### Request
An exact transcription of all the data is required, with every image removed.
[Data records]
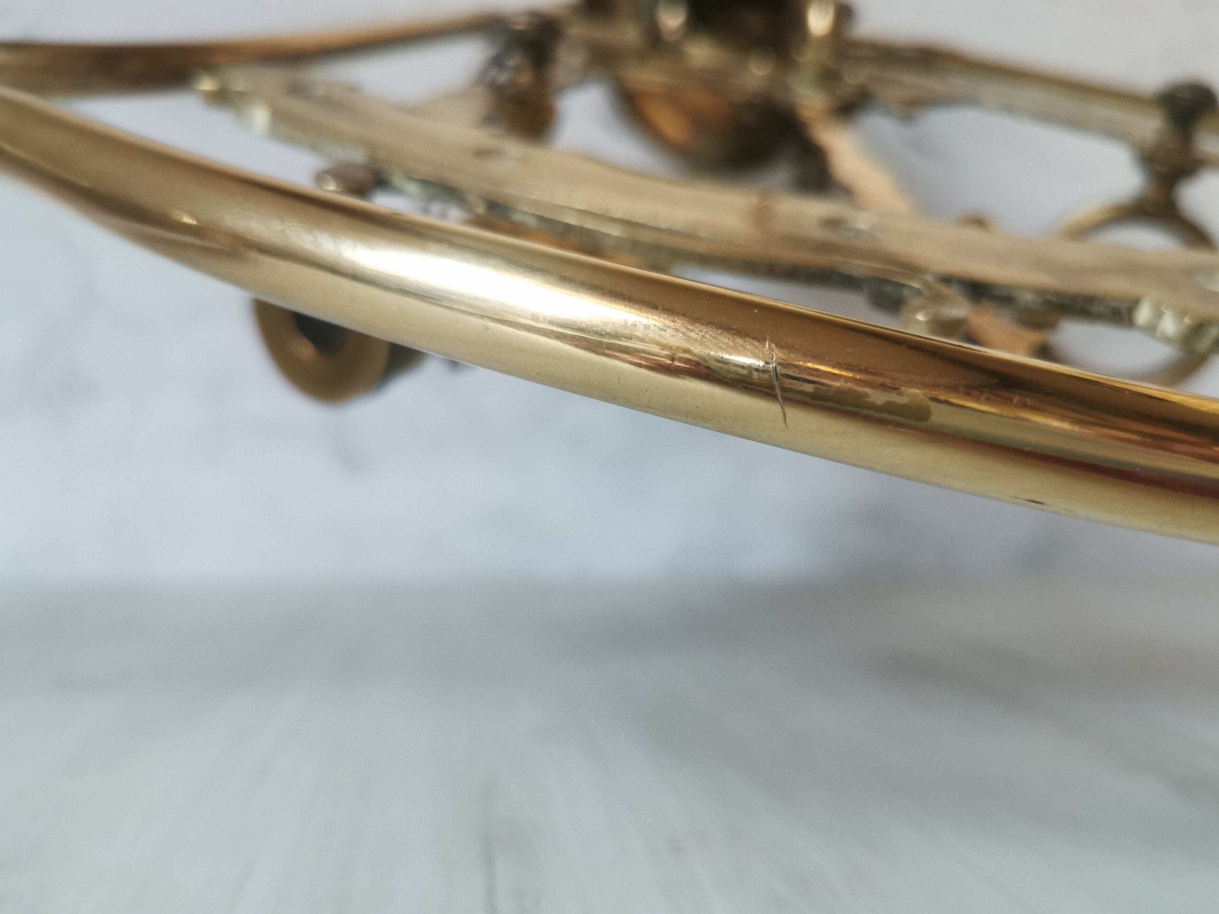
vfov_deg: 49.7
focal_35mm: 28
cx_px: 612
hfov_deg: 63.4
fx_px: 986
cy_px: 472
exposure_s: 1/50
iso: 250
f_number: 1.8
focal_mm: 5.58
[/Data records]
### Result
vfov_deg: 49.7
focal_35mm: 28
cx_px: 612
hfov_deg: 63.4
fx_px: 986
cy_px: 472
exposure_s: 1/50
iso: 250
f_number: 1.8
focal_mm: 5.58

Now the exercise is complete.